How the market gives us what we want – even if we are irrational

Wed 20 Oct 2010, 18:30

Venue
Royal Society of Arts, 8 John Adam Street, London WC2N 6EZ


Since Adam Smith, a liberal tradition in economics has seen the market as an institution in which privately-motivated individual actions produce socially beneficial consequences. 


This idea is usually theorised by assuming economic agents to be rational and by treating the satisfaction of rational preferences as the standard by which institutions are evaluated. However, the consensus around this view of markets has been disturbed by recent developments in behavioural economics, which point to the cognitive limitations of economic agents, the instability of preferences, and the existence of pro-social motivations which self-interest can ‘crowd out’. A common inference is that traditional presumptions in favour of the market and against paternalism are invalidated. 
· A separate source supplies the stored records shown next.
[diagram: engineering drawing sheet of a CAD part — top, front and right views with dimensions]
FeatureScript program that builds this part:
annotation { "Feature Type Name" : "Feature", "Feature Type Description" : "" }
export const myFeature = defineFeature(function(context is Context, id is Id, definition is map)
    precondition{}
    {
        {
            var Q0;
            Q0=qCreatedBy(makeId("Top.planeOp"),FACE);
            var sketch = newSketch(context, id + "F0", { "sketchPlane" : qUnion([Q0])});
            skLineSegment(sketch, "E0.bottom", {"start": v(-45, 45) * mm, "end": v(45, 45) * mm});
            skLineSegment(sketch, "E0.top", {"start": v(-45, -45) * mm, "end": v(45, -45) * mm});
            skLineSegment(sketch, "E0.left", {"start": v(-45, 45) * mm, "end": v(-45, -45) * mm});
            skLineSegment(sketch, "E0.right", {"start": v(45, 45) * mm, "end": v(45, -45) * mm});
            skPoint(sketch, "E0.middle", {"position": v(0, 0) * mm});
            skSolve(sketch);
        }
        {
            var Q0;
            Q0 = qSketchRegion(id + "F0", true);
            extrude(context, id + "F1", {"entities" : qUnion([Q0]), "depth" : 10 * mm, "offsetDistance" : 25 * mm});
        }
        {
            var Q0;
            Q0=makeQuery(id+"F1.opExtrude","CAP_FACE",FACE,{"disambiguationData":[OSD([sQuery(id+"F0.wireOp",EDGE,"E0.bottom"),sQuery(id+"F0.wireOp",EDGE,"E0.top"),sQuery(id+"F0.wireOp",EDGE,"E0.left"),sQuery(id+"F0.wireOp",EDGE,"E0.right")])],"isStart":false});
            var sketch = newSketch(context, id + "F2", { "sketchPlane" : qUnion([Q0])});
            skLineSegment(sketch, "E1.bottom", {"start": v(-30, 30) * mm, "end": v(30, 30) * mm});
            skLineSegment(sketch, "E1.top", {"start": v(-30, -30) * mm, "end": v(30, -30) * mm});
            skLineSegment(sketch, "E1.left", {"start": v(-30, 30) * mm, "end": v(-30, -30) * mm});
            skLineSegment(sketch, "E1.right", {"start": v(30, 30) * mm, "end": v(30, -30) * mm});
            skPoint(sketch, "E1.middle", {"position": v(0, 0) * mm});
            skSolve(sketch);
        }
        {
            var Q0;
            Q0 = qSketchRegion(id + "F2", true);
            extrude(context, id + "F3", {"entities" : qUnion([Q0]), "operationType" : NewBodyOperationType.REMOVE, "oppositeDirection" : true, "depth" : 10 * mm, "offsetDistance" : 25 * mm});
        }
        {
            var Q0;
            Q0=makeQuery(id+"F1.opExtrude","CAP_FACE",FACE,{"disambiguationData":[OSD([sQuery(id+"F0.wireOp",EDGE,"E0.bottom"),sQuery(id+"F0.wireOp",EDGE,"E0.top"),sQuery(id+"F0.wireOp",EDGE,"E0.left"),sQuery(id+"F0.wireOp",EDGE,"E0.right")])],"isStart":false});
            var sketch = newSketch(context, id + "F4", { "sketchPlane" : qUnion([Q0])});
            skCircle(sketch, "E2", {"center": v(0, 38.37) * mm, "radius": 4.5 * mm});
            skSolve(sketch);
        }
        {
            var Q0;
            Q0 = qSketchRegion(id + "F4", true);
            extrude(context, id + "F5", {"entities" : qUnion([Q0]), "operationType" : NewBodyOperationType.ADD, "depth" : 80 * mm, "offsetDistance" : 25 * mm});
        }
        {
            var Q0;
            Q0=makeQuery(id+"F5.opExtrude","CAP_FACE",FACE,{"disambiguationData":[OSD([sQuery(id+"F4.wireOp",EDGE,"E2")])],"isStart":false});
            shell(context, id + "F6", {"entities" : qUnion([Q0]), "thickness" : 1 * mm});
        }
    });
This lecture develops a different understanding of markets which retains the insights of the liberal tradition but is compatible with behavioural findings.
It starts from the idea that economic institutions should be evaluated in terms of the opportunities they provide, not the degree to which preferences are satisfied. Even if individuals recognise that their preferences are unstable, they can meaningfully value opportunities to make their own choices and to take responsibility for the consequences. 


Competitive markets can also be shown to provide individuals – rational or irrational – with maximal opportunity for voluntary transactions.  Market transactions can be understood as belonging to a wider class of reciprocal relationships in civil society, based on joint intentions to achieve mutual benefit. 


Speaker:
Professor Robert Sugden FBA


About the speaker
Robert Sugden is Professor of Economics at the University of East Anglia, Norwich.  One of the pioneers of experimental and behavioural economics, he uses theoretical, experimental and philosophical methods to investigate the foundations of decision and game theory, the evolution of social conventions, and the methodology of economics.